Question

If \[x=30{}^\circ \] verify that \[\sin x=\sqrt{\dfrac{1-\cos 2x}{2}}\].

Answer 1

Hint: The left-hand side and right-hand side are calculated by putting the value of x. The right-hand side can be obtained by using the value of x.
Formulas used:
The value of \[\sin 30{}^\circ =\dfrac{1}{2}\] and the value of \[\cos 60{}^\circ =\dfrac{1}{2}\].

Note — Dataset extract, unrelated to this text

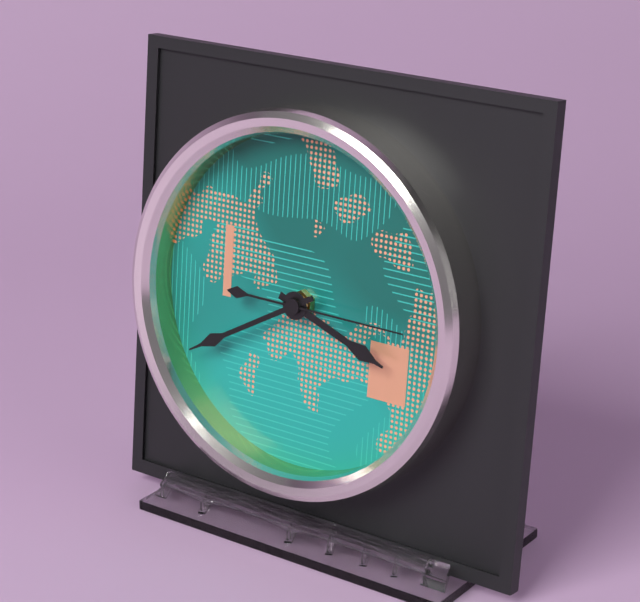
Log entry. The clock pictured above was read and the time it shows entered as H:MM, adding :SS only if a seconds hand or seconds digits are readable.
3:40:15
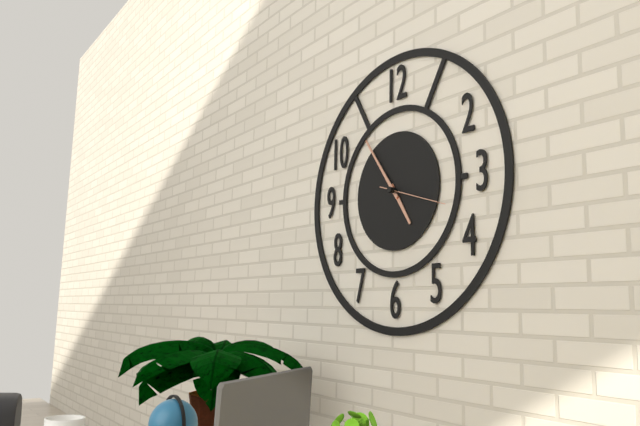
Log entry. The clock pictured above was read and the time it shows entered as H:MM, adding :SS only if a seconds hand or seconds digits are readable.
4:54:18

Complete step-by-step answer:
First step will be considering \[\sin x\] as the left-hand side and put the value of x.
The right-hand side be \[\sqrt{\dfrac{1-\cos 2x}{2}}\] and put the value of x, and obtain the result.
The verification can be obtained as,
\[\begin{align}
  & \sin x=\sqrt{\dfrac{1-\cos 2x}{2}} \\
 & L.HS.=\sin x \\
 & L.HS.=\sin 30{}^\circ =\dfrac{1}{2} \\
 & R.H.S=\sqrt{\dfrac{1-\cos 2x}{2}} \\
 & R.H.S=\sqrt{\dfrac{1-\cos \left( 2\cdot 30 \right){}^\circ }{2}} \\
 & R.H.S=\sqrt{\dfrac{1-\cos 60{}^\circ }{2}} \\
 & R.H.S=\sqrt{\dfrac{1-\dfrac{1}{2}}{2}} \\
 & R.H.S=\sqrt{\dfrac{\dfrac{1}{2}}{2}} \\
 & R.H.S=\sqrt{\dfrac{1}{4}} \\
 & R.H.S=\dfrac{1}{2} \\
\end{align}\]
     \[Therefore,\text{ }L.H.S=R.H.S\text{ }\left[ verified \right]\].
Thus, the above expression is verified.

Note: The standard identities of trigonometric ratio have some special value for standard angle. The value of the trigonometric ratios is different for different angles.